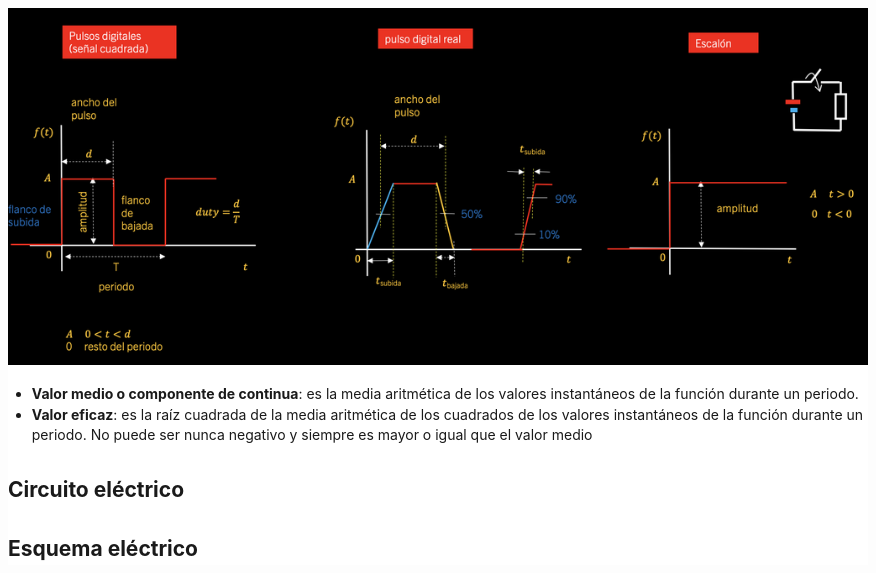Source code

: ![](./img/Pasted%20image%2020231104111635.png)

- **Valor medio o componente de continua**: es la media aritmética de los valores instantáneos de la función durante un periodo.
- **Valor eficaz**: es la raíz cuadrada de la media aritmética de los cuadrados de los valores instantáneos de la función durante un periodo. No puede ser nunca negativo y siempre es mayor o igual que el valor medio

## Circuito eléctrico
## Esquema eléctrico
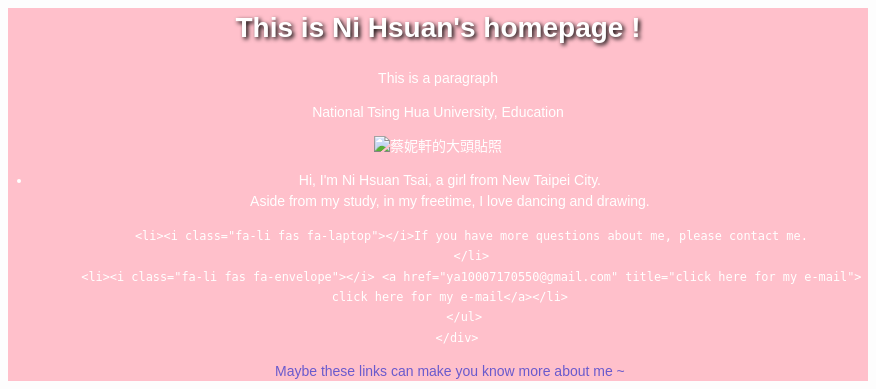 <html>
<head>
<title>Page Title</title>
<style>
body {
  background-color: pink;
  text-align: center;
  color: white;
  font-family: Arial, Helvetica, sans-serif;
}

</style>
</head>
<body onload="time()">


<p id="showbox" ></p>
<script>
  function time(){
  var NowDate=new Date();
  var y = NowDate.getFullYear();
  var months ="01,02,03,04,05,06,07,08,09,10,11,12".split(",");
  var mm = months[NowDate.getMonth()];
  var d = NowDate.getDate();
  var h=NowDate.getHours() ;
  var m=NowDate.getMinutes();
  var s=NowDate.getSeconds();
  document.getElementById ('showbox') .innerHTML = y+"/"+mm+"/"+d+" "+h+":"+m+":"+s;
  setTimeout('time()',1);
  console.log(mm);
  }
  </script>
<h1 style=" color: white;
text-shadow: 2px 2px 4px #000000;"> This is  Ni Hsuan's homepage !</h1>
<p>This is a paragraph</p>
<p>National Tsing Hua University, Education</p>
<src="avatar.png" alt="Avatar" style="width:200px">
<img class="_11kf img" alt="蔡妮軒的大頭貼照" src="https://scontent-hkg3-1.xx.fbcdn.net/v/t1.0-1/p320x320/78393574_1929601043853114_2695290676312014848_o.jpg?_nc_cat=106&amp;_nc_ohc=kDBoDvdzSUgAQn2PBaJzfRZyMd0zoZnz1ZJvCwLO_F3N_GoLy_GxCYbsg&amp;_nc_ht=scontent-hkg3-1.xx&amp;_nc_tp=1&amp;oh=570cdee421c9ec4bd011ddb0eaba1548&amp;oe=5E980F24">

<div class="subheading mb-3">
        <ul class="fa-ul">
          <li><i class="fa-li fas fa-user"></i>Hi, I'm Ni Hsuan Tsai, a girl from New Taipei City.<br>
          Aside from my study, in my freetime, I love dancing and drawing.<br> </li>
          
          <li><i class="fa-li fas fa-laptop"></i>If you have more questions about me, please contact me.
          </li>
          <li><i class="fa-li fas fa-envelope"></i> <a href="ya10007170550@gmail.com" title="click here for my e-mail"> click here for my e-mail</a></li>
        </ul>
      </div>
      
      
<p style="color:slateblue;"> Maybe these links can make you know more about me ~ </p>
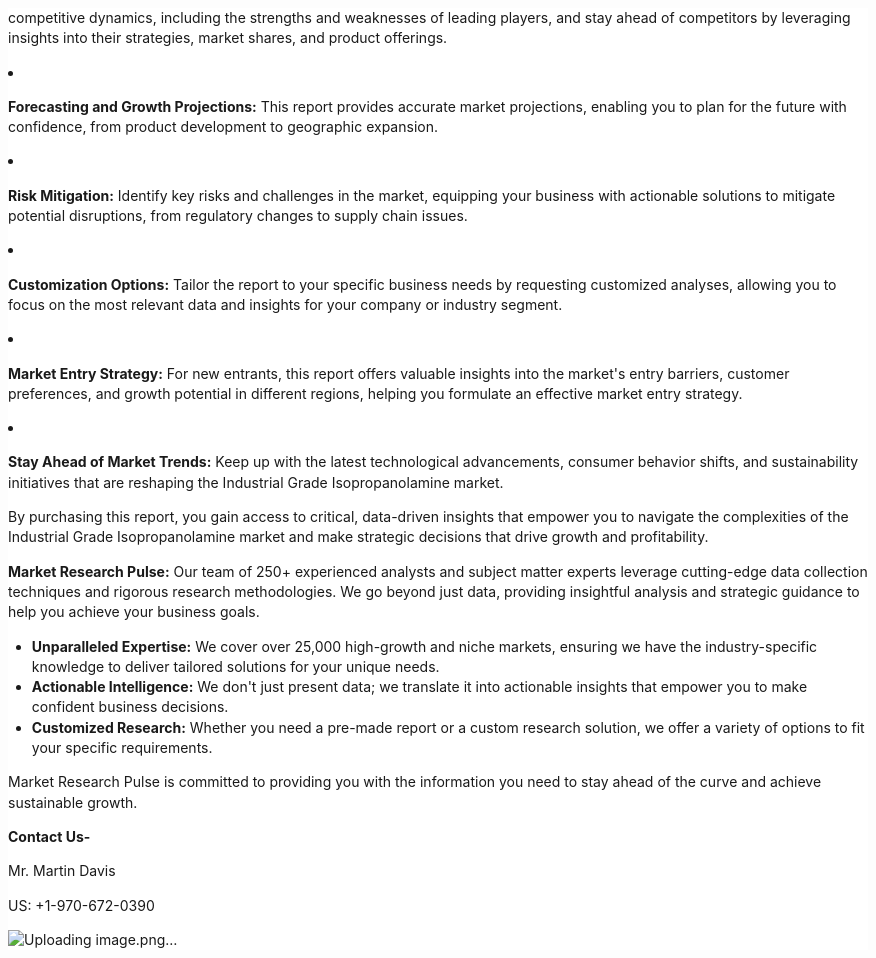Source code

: competitive dynamics, including the strengths and weaknesses of leading players, and stay ahead of competitors by leveraging insights into their strategies, market shares, and product offerings.</p></li><li><p><strong>Forecasting and Growth Projections:</strong> This report provides accurate market projections, enabling you to plan for the future with confidence, from product development to geographic expansion.</p></li><li><p><strong>Risk Mitigation:</strong> Identify key risks and challenges in the market, equipping your business with actionable solutions to mitigate potential disruptions, from regulatory changes to supply chain issues.</p></li><li><p><strong>Customization Options:</strong> Tailor the report to your specific business needs by requesting customized analyses, allowing you to focus on the most relevant data and insights for your company or industry segment.</p></li><li><p><strong>Market Entry Strategy:</strong> For new entrants, this report offers valuable insights into the market's entry barriers, customer preferences, and growth potential in different regions, helping you formulate an effective market entry strategy.</p></li><li><p><strong>Stay Ahead of Market Trends:</strong> Keep up with the latest technological advancements, consumer behavior shifts, and sustainability initiatives that are reshaping the Industrial Grade Isopropanolamine market.</p></li></ol><p>By purchasing this report, you gain access to critical, data-driven insights that empower you to navigate the complexities of the Industrial Grade Isopropanolamine market and make strategic decisions that drive growth and profitability.</p><p><strong>Market Research Pulse:</strong>&nbsp;Our team of 250+ experienced analysts and subject matter experts leverage cutting-edge data collection techniques and rigorous research methodologies. We go beyond just data, providing insightful analysis and strategic guidance to help you achieve your business goals.</p><ul><li><strong>Unparalleled Expertise:</strong>&nbsp;We cover over 25,000 high-growth and niche markets, ensuring we have the industry-specific knowledge to deliver tailored solutions for your unique needs.</li><li><strong>Actionable Intelligence:</strong>&nbsp;We don't just present data; we translate it into actionable insights that empower you to make confident business decisions.</li><li><strong>Customized Research:</strong>&nbsp;Whether you need a pre-made report or a custom research solution, we offer a variety of options to fit your specific requirements.</li></ul><p>Market Research Pulse is committed to providing you with the information you need to stay ahead of the curve and achieve sustainable growth.</p><p><strong>Contact Us-</strong></p><p>Mr. Martin Davis</p><p>US: +1-970-672-0390</p>
![Uploading image.png…]()
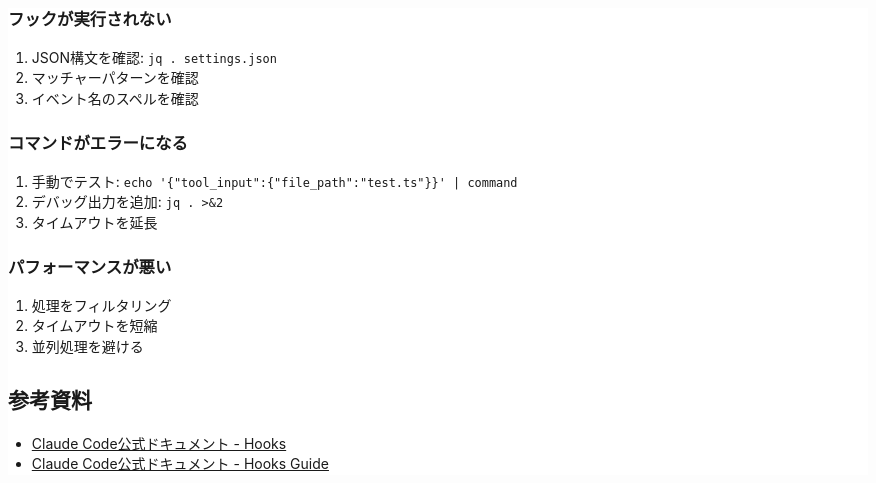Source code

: ### フックが実行されない

1. JSON構文を確認: `jq . settings.json`
2. マッチャーパターンを確認
3. イベント名のスペルを確認

### コマンドがエラーになる

1. 手動でテスト: `echo '{"tool_input":{"file_path":"test.ts"}}' | command`
2. デバッグ出力を追加: `jq . >&2`
3. タイムアウトを延長

### パフォーマンスが悪い

1. 処理をフィルタリング
2. タイムアウトを短縮
3. 並列処理を避ける

## 参考資料

- [Claude Code公式ドキュメント - Hooks](https://docs.claude.com/en/docs/claude-code/hooks.md)
- [Claude Code公式ドキュメント - Hooks Guide](https://docs.claude.com/en/docs/claude-code/hooks-guide.md)
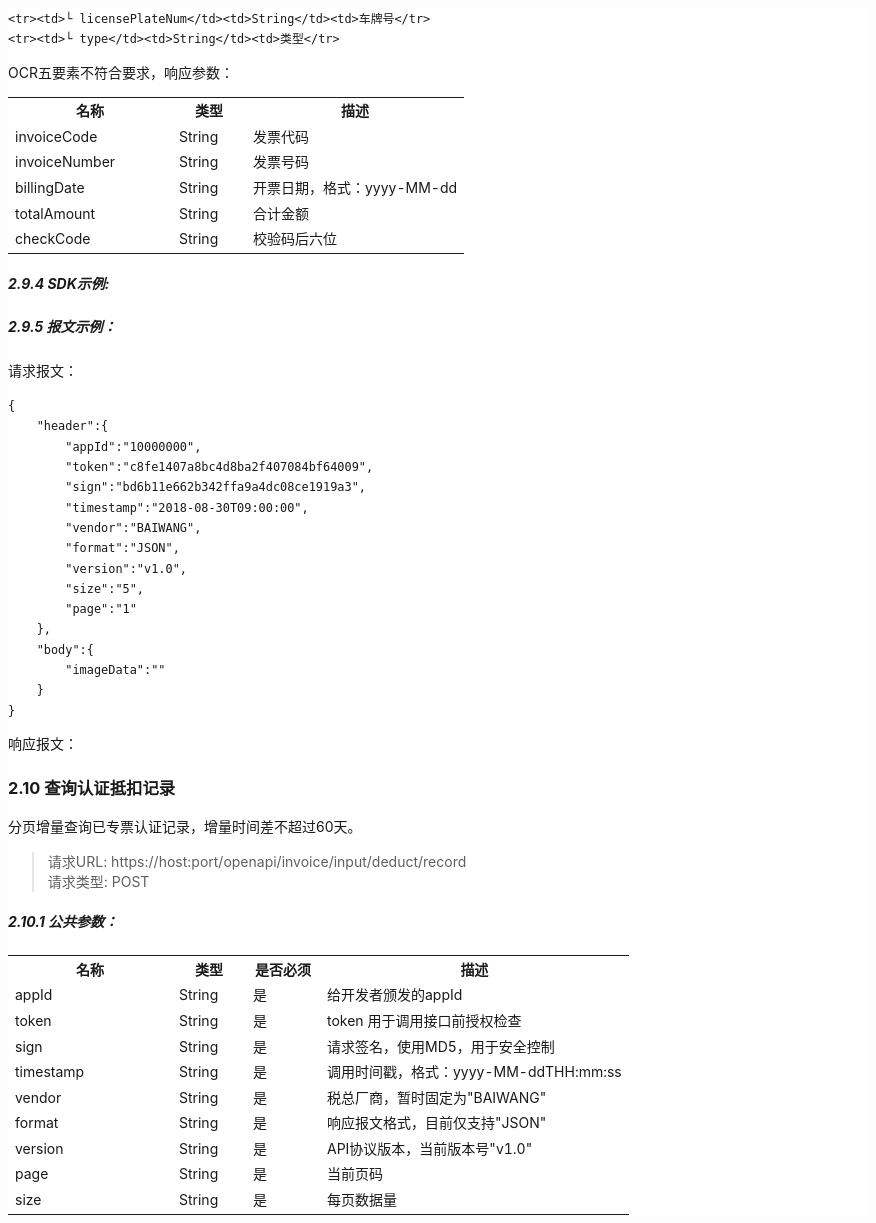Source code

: 	<tr><td>└ licensePlateNum</td><td>String</td><td>车牌号</tr>
	<tr><td>└ type</td><td>String</td><td>类型</tr>
</table>  

OCR五要素不符合要求，响应参数：

<table width="100%">
	<tr><th width="150px;">名称</th><th width="60px;">类型</th><th>描述</th></tr>
	<tr><td>invoiceCode</td><td>String</td><td>发票代码</td></tr>
	<tr><td>invoiceNumber</td><td>String</td><td>发票号码</td></tr>
	<tr><td>billingDate</td><td>String</td><td>开票日期，格式：yyyy-MM-dd</td></tr>
	<tr><td>totalAmount</td><td>String</td><td>合计金额</tr>
	<tr><td>checkCode</td><td>String</td><td>校验码后六位</tr>
</table> 

##### 2.9.4 SDK示例:  
##### 2.9.5 报文示例：
请求报文：

	{
		"header":{
			"appId":"10000000",
			"token":"c8fe1407a8bc4d8ba2f407084bf64009",
			"sign":"bd6b11e662b342ffa9a4dc08ce1919a3",
			"timestamp":"2018-08-30T09:00:00",
			"vendor":"BAIWANG",
			"format":"JSON",
			"version":"v1.0",
			"size":"5",
			"page":"1"
		},
		"body":{
			"imageData":""
		}
	}

响应报文：


### <span id="section30">2.10 查询认证抵扣记录</span>

分页增量查询已专票认证记录，增量时间差不超过60天。
  
> 请求URL: https://host:port/openapi/invoice/input/deduct/record  
> 请求类型: POST 

##### 2.10.1 公共参数： 
<table width="100%">
	<tr><th width="150px;">名称</th><th width="60px;">类型</th><th width="60px;">是否必须</th><th>描述</th></tr>
	<tr><td>appId</td><td>String</td><td>是</td><td>给开发者颁发的appId</td></tr>
	<tr><td>token</td><td>String</td><td>是</td><td>token 用于调用接口前授权检查</td></tr>
	<tr><td>sign</td><td>String</td><td>是</td><td>请求签名，使用MD5，用于安全控制</td></tr>
	<tr><td>timestamp</td><td>String</td><td>是</td><td>调用时间戳，格式：yyyy-MM-ddTHH:mm:ss</td></tr>
	<tr><td>vendor</td><td>String</td><td>是</td><td>税总厂商，暂时固定为"BAIWANG"</td></tr>
	<tr><td>format</td><td>String</td><td>是</td><td>响应报文格式，目前仅支持"JSON"</td></tr>
	<tr><td>version</td><td>String</td><td>是</td><td>API协议版本，当前版本号"v1.0"</td></tr>
	<tr><td>page</td><td>String</td><td>是</td><td>当前页码</td></tr>
	<tr><td>size</td><td>String</td><td>是</td><td>每页数据量</td></tr>
</table>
******
• **Aim of the exercise**
Count the lines of the material above that contain the string "sign". Give only the number.

• **Solution to the exercise**
2